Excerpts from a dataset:
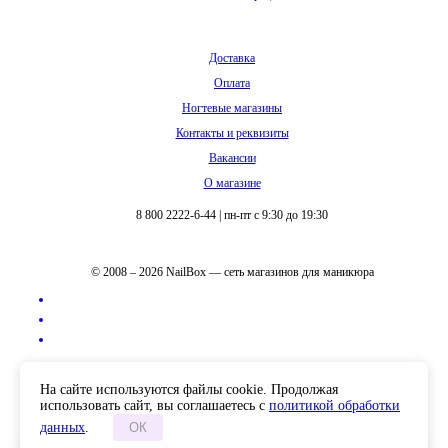
Доставка
Оплата
Ногтевые магазины
Контакты и реквизиты
Вакансии
О магазине
8 800 2222-6-44
|
пн-пт с 9:30 до 19:30
© 2008 – 2026 NailBox — сеть магазинов для маникюра
Полная версия сайта
На сайте используются файлы cookie. Продолжая
использовать сайт, вы соглашаетесь с
политикой обработки
данных
.
ОК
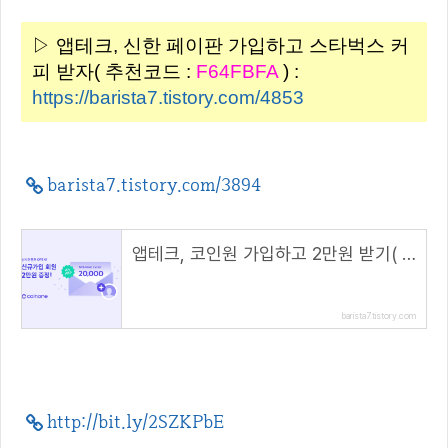
▷ 앱테크, 신한 페이판 가입하고 스타벅스 커
피 받자( 추천코드 :
F64FBFA
) :
https://barista7.tistory.com/4853
barista7.tistory.com/3894
앱테크, 코인원 가입하고 2만원 받기( 초대 코드 : 5G7TC772 )
barista7.tistory.com
http://bit.ly/2SZKPbE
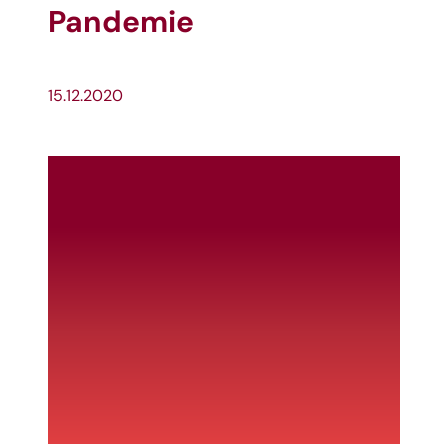
Pandemie
15.12.2020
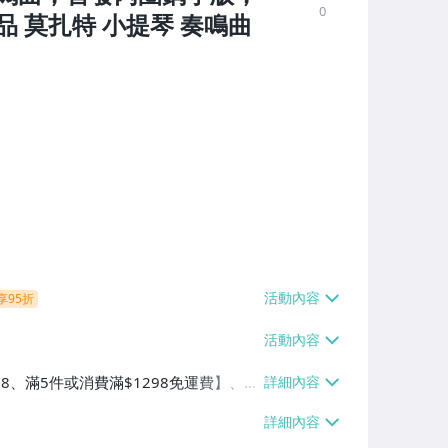
0
 莫扎特 小提琴 奏鳴曲
享95折
38、滿5件或消費滿$1298免運費】、7-
、萊爾富取貨付款【單件運費$60、滿5件
/貨運【單件運費$120、滿5件或消費滿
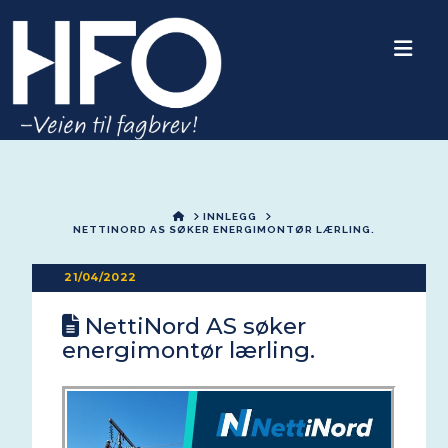
Nav
HOME
INNLEGG
NETTINORD AS SØKER ENERGIMONTØR LÆRLING.
21/04/2022
NettiNord AS søker
energimontør lærling.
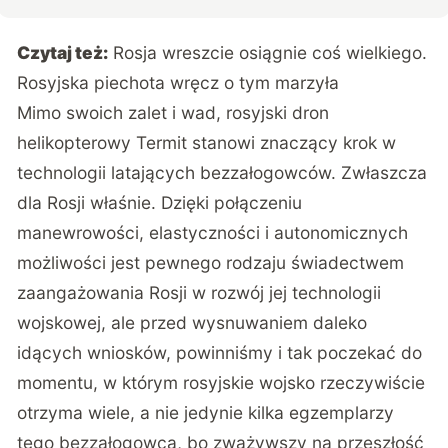
Czytaj też:
Rosja wreszcie osiągnie coś wielkiego.
Rosyjska piechota wręcz o tym marzyła
Mimo swoich zalet i wad, rosyjski dron
helikopterowy Termit stanowi znaczący krok w
technologii latających bezzałogowców. Zwłaszcza
dla Rosji właśnie. Dzięki połączeniu
manewrowości, elastyczności i autonomicznych
możliwości jest pewnego rodzaju świadectwem
zaangażowania Rosji w rozwój jej technologii
wojskowej, ale przed wysnuwaniem daleko
idących wniosków, powinniśmy i tak poczekać do
momentu, w którym rosyjskie wojsko rzeczywiście
otrzyma wiele, a nie jedynie kilka egzemplarzy
tego bezzałogowca, bo zważywszy na przeszłość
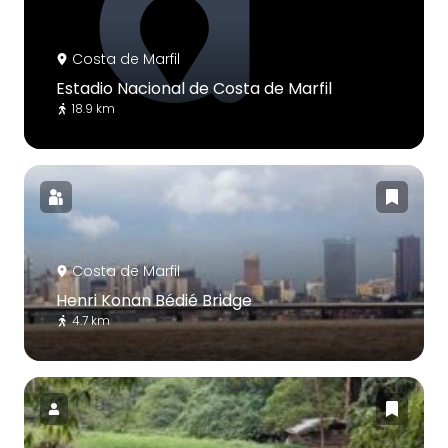
Costa de Marfil
Estadio Nacional de Costa de Marfil
18.9 km
Costa de Marfil
Henri Konan Bédié Bridge
4.7 km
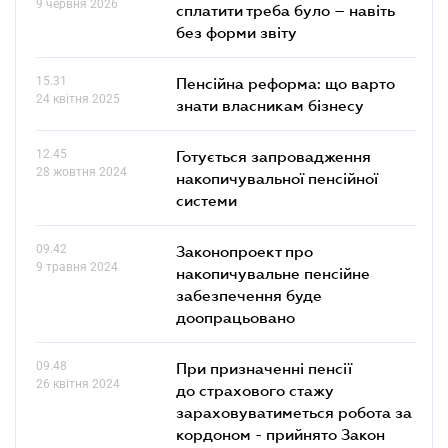
9 червня 2026
сплатити треба було – навіть
без форми звіту
15.31
Пенсійна реформа: що варто
24 квітня 2025
знати власникам бізнесу
12.45
Готується запровадження
28 жовтня 2024
накопичувальної пенсійної
системи
09.42
Законопроект про
9 травня 2024
накопичувальне пенсійне
забезпечення буде
доопрацьовано
09.48
При призначенні пенсії
26 квітня 2024
до страхового стажу
зараховуватиметься робота за
кордоном - прийнято Закон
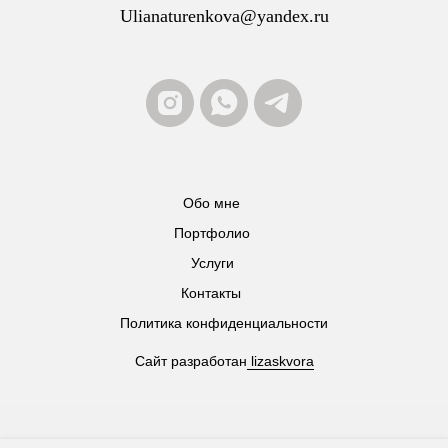
Ulianaturenkova@yandex.ru
Обо мне
Портфолио
Услуги
Контакты
Политика конфиденциальности
Сайт разработан
lizaskvora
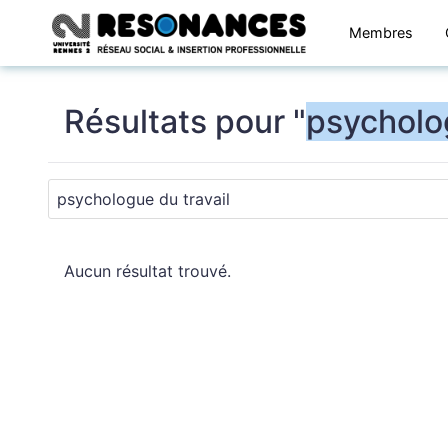
Membres
Résultats pour "
psycholo
Aucun résultat trouvé.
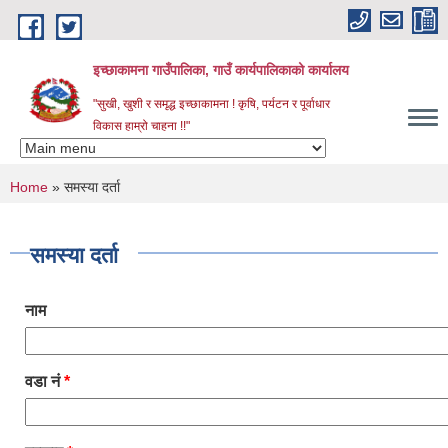
Skip to main content
इच्छाकामना गाउँपालिका, गाउँ कार्यपालिकाको कार्यालय
"सुखी, खुशी र समृद्ध इच्छाकामना ! कृषि, पर्यटन र पूर्वाधार
विकास हाम्रो चाहना !!"
You are here
Home
» समस्या दर्ता
समस्या दर्ता
नाम
वडा नं
*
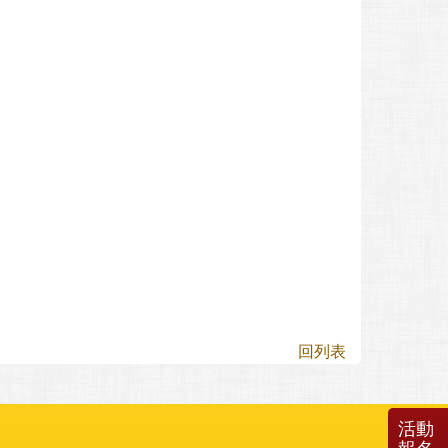
回列表
活動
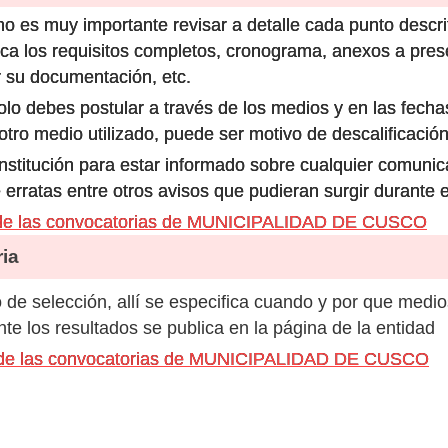
o es muy importante revisar a detalle cada punto descri
ca los requisitos completos, cronograma, anexos a prese
 su documentación, etc.
olo debes postular a través de los medios y en las fecha
ro medio utilizado, puede ser motivo de descalificación
 institución para estar informado sobre cualquier comun
 erratas entre otros avisos que pudieran surgir durante 
 de las convocatorias de MUNICIPALIDAD DE CUSCO
ia
de selección, allí se especifica cuando y por que medio
e los resultados se publica en la página de la entidad
s de las convocatorias de MUNICIPALIDAD DE CUSCO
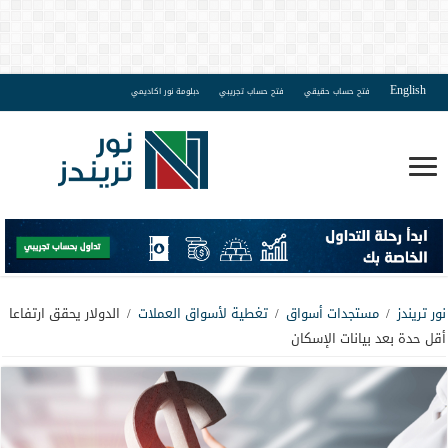
English
فتح حساب حقيقي
فتح حساب تجريبي
دبلومة نور اكاديمي
نور تريندز
/
مستجدات أسواق
/
تغطية لأسواق العملات
/
الدولار يحقق ارتفاعا
أقل حدة بعد بيانات الإسكان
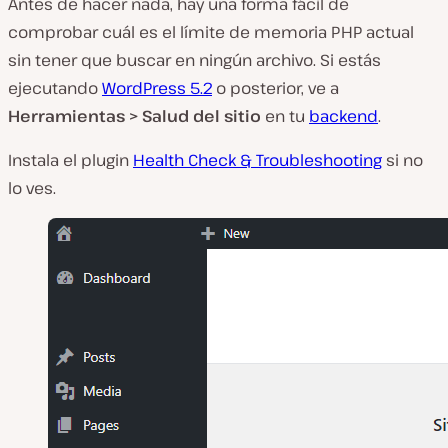
Antes de hacer nada, hay una forma fácil de
comprobar cuál es el límite de memoria PHP actual
sin tener que buscar en ningún archivo. Si estás
ejecutando
WordPress 5.2
o posterior, ve a
Herramientas > Salud del sitio
en tu
backend
.
Instala el plugin
Health Check & Troubleshooting
si no
lo ves.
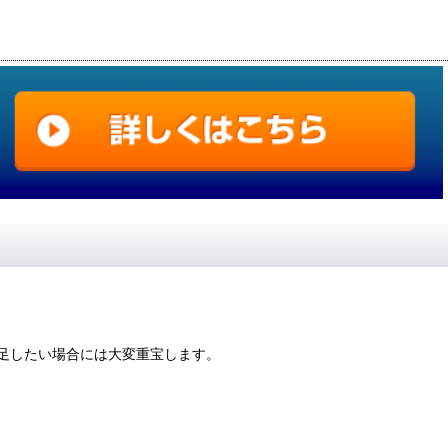
足したい場合には大変重宝します。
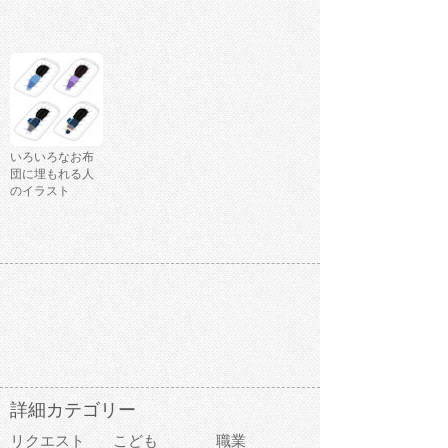
いろいろなお布
団に埋もれる人
のイラスト
詳細カテゴリー
リクエスト
こども
職業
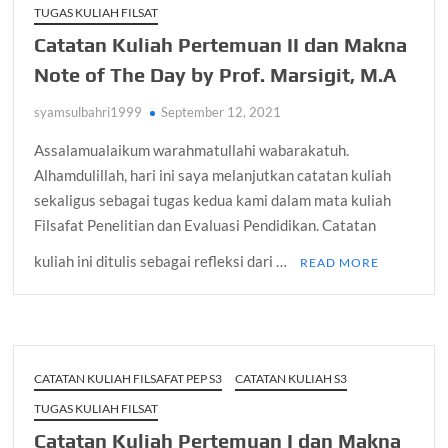
TUGAS KULIAH FILSAT
Catatan Kuliah Pertemuan II dan Makna
Note of The Day by Prof. Marsigit, M.A
syamsulbahri1999
September 12, 2021
Assalamualaikum warahmatullahi wabarakatuh.
Alhamdulillah, hari ini saya melanjutkan catatan kuliah
sekaligus sebagai tugas kedua kami dalam mata kuliah
Filsafat Penelitian dan Evaluasi Pendidikan. Catatan
kuliah ini ditulis sebagai refleksi dari …
READ MORE
CATATAN KULIAH FILSAFAT PEP S3
CATATAN KULIAH S3
TUGAS KULIAH FILSAT
Catatan Kuliah Pertemuan I dan Makna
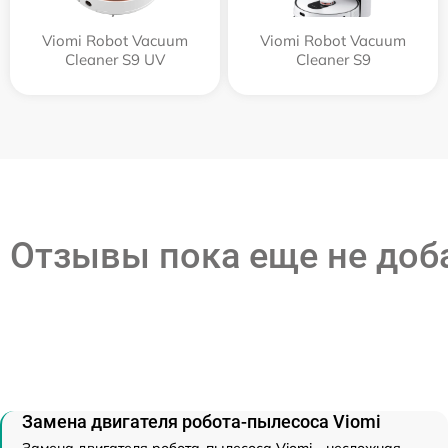
Viomi Robot Vacuum
Viomi Robot Vacuum
Cleaner S9 UV
Cleaner S9
Отзывы пока еще не до
Замена двигателя робота-пылесоса Viomi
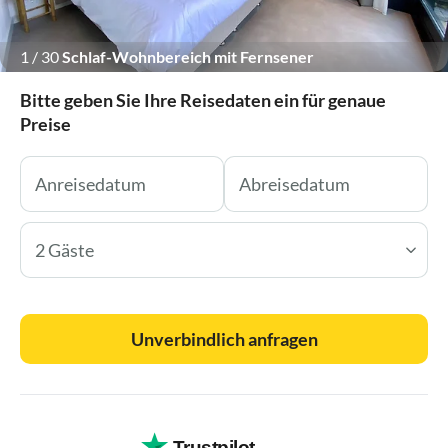
1
/
30
Schlaf-Wohnbereich mit Fernsener
Bitte geben Sie Ihre Reisedaten ein für genaue
Preise
2 Gäste
Unverbindlich anfragen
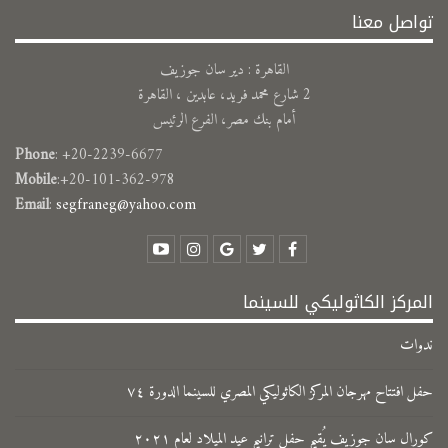
تواصل معنا
القاهرة : دير سان جوزيف
2 شارع محمد فريد، عابدين ، القاهرة
أمام بنك مصر، الفرع الرئيس
Phone
: +20-2239-6677
Mobile
:+20-101-362-978
Email
:
segfraneg@yahoo.com
المركز الكاثوليكي للسينما
ندوات
حفل افتتاح مهرجان المركز الكاثوليكي المصري للسينما الدورة ٧٤
كورال سان جوزيف يُقيم حفل ترانيم عيد الميلاد لعام ٢٠٢١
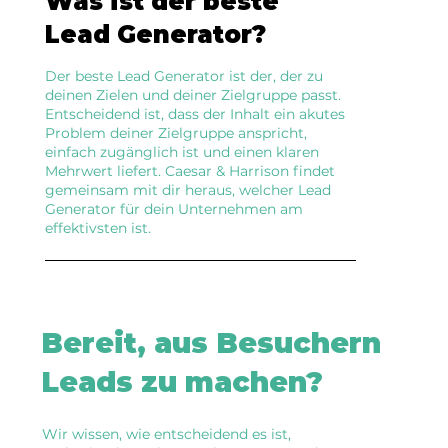
Was ist der beste
Lead Generator?
Der beste Lead Generator ist der, der zu
deinen Zielen und deiner Zielgruppe passt.
Entscheidend ist, dass der Inhalt ein akutes
Problem deiner Zielgruppe anspricht,
einfach zugänglich ist und einen klaren
Mehrwert liefert. Caesar & Harrison findet
gemeinsam mit dir heraus, welcher Lead
Generator für dein Unternehmen am
effektivsten ist.
Bereit, aus Besuchern
Leads zu machen?
Wir wissen, wie entscheidend es ist,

__Directions for this task__. Please copy the text of every record above word for word, leaving the pictures out of your answer.

__Result below__.
Доставка
Оплата
Ногтевые магазины
Контакты и реквизиты
Вакансии
О магазине
8 800 2222-6-44
|
пн-пт с 9:30 до 19:30
© 2008 – 2026 NailBox — сеть магазинов для маникюра
Полная версия сайта
На сайте используются файлы cookie. Продолжая
использовать сайт, вы соглашаетесь с
политикой обработки
данных
.
ОК
▷ 앱테크, 신한 페이판 가입하고 스타벅스 커
피 받자( 추천코드 :
F64FBFA
) :
https://barista7.tistory.com/4853
barista7.tistory.com/3894
앱테크, 코인원 가입하고 2만원 받기( 초대 코드 : 5G7TC772 )
barista7.tistory.com
http://bit.ly/2SZKPbE
Pandemie
15.12.2020
0
 莫扎特 小提琴 奏鳴曲
享95折
38、滿5件或消費滿$1298免運費】、7-
、萊爾富取貨付款【單件運費$60、滿5件
/貨運【單件運費$120、滿5件或消費滿
Nav
HOME
INNLEGG
NETTINORD AS SØKER ENERGIMONTØR LÆRLING.
21/04/2022
NettiNord AS søker
energimontør lærling.
Czytaj też:
Rosja wreszcie osiągnie coś wielkiego.
Rosyjska piechota wręcz o tym marzyła
Mimo swoich zalet i wad, rosyjski dron
helikopterowy Termit stanowi znaczący krok w
technologii latających bezzałogowców. Zwłaszcza
dla Rosji właśnie. Dzięki połączeniu
manewrowości, elastyczności i autonomicznych
możliwości jest pewnego rodzaju świadectwem
zaangażowania Rosji w rozwój jej technologii
wojskowej, ale przed wysnuwaniem daleko
idących wniosków, powinniśmy i tak poczekać do
momentu, w którym rosyjskie wojsko rzeczywiście
otrzyma wiele, a nie jedynie kilka egzemplarzy
tego bezzałogowca, bo zważywszy na przeszłość
Costa de Marfil
Estadio Nacional de Costa de Marfil
18.9 km
Costa de Marfil
Henri Konan Bédié Bridge
4.7 km
9 червня 2026
сплатити треба було – навіть
без форми звіту
15.31
Пенсійна реформа: що варто
24 квітня 2025
знати власникам бізнесу
12.45
Готується запровадження
28 жовтня 2024
накопичувальної пенсійної
системи
09.42
Законопроект про
9 травня 2024
накопичувальне пенсійне
забезпечення буде
доопрацьовано
09.48
При призначенні пенсії
26 квітня 2024
до страхового стажу
зараховуватиметься робота за
кордоном - прийнято Закон
Ulianaturenkova@yandex.ru
Обо мне
Портфолио
Услуги
Контакты
Политика конфиденциальности
Сайт разработан
lizaskvora
Membres
Résultats pour "
psycholo
Aucun résultat trouvé.
Skip to main content
इच्छाकामना गाउँपालिका, गाउँ कार्यपालिकाको कार्यालय
"सुखी, खुशी र समृद्ध इच्छाकामना ! कृषि, पर्यटन र पूर्वाधार
विकास हाम्रो चाहना !!"
You are here
Home
» समस्या दर्ता
समस्या दर्ता
नाम
वडा नं
*
回列表
活動
o es muy importante revisar a detalle cada punto descri
ca los requisitos completos, cronograma, anexos a prese
 su documentación, etc.
olo debes postular a través de los medios y en las fecha
ro medio utilizado, puede ser motivo de descalificación
 institución para estar informado sobre cualquier comun
 erratas entre otros avisos que pudieran surgir durante 
 de las convocatorias de MUNICIPALIDAD DE CUSCO
ia
de selección, allí se especifica cuando y por que medio
e los resultados se publica en la página de la entidad
s de las convocatorias de MUNICIPALIDAD DE CUSCO
English
فتح حساب حقيقي
فتح حساب تجريبي
دبلومة نور اكاديمي
نور تريندز
/
مستجدات أسواق
/
تغطية لأسواق العملات
/
الدولار يحقق ارتفاعا
أقل حدة بعد بيانات الإسكان
Antes de hacer nada, hay una forma fácil de
comprobar cuál es el límite de memoria PHP actual
sin tener que buscar en ningún archivo. Si estás
ejecutando
WordPress 5.2
o posterior, ve a
Herramientas > Salud del sitio
en tu
backend
.
Instala el plugin
Health Check & Troubleshooting
si no
lo ves.
足したい場合には大変重宝します。
いろいろなお布
団に埋もれる人
のイラスト
詳細カテゴリー
リクエスト
こども
職業
TUGAS KULIAH FILSAT
Catatan Kuliah Pertemuan II dan Makna
Note of The Day by Prof. Marsigit, M.A
syamsulbahri1999
September 12, 2021
Assalamualaikum warahmatullahi wabarakatuh.
Alhamdulillah, hari ini saya melanjutkan catatan kuliah
sekaligus sebagai tugas kedua kami dalam mata kuliah
Filsafat Penelitian dan Evaluasi Pendidikan. Catatan
kuliah ini ditulis sebagai refleksi dari …
READ MORE
CATATAN KULIAH FILSAFAT PEP S3
CATATAN KULIAH S3
TUGAS KULIAH FILSAT
Catatan Kuliah Pertemuan I dan Makna
Viomi Robot Vacuum
Viomi Robot Vacuum
Cleaner S9 UV
Cleaner S9
Отзывы пока еще не до
Замена двигателя робота-пылесоса Viomi
1
/
30
Schlaf-Wohnbereich mit Fernsener
Bitte geben Sie Ihre Reisedaten ein für genaue
Preise
2 Gäste
Unverbindlich anfragen
تواصل معنا
القاهرة : دير سان جوزيف
2 شارع محمد فريد، عابدين ، القاهرة
أمام بنك مصر، الفرع الرئيس
Phone
: +20-2239-6677
Mobile
:+20-101-362-978
Email
:
segfraneg@yahoo.com
المركز الكاثوليكي للسينما
ندوات
حفل افتتاح مهرجان المركز الكاثوليكي المصري للسينما الدورة ٧٤
كورال سان جوزيف يُقيم حفل ترانيم عيد الميلاد لعام ٢٠٢١
Was ist der beste
Lead Generator?
Der beste Lead Generator ist der, der zu
deinen Zielen und deiner Zielgruppe passt.
Entscheidend ist, dass der Inhalt ein akutes
Problem deiner Zielgruppe anspricht,
einfach zugänglich ist und einen klaren
Mehrwert liefert. Caesar & Harrison findet
gemeinsam mit dir heraus, welcher Lead
Generator für dein Unternehmen am
effektivsten ist.
Bereit, aus Besuchern
Leads zu machen?
Wir wissen, wie entscheidend es ist,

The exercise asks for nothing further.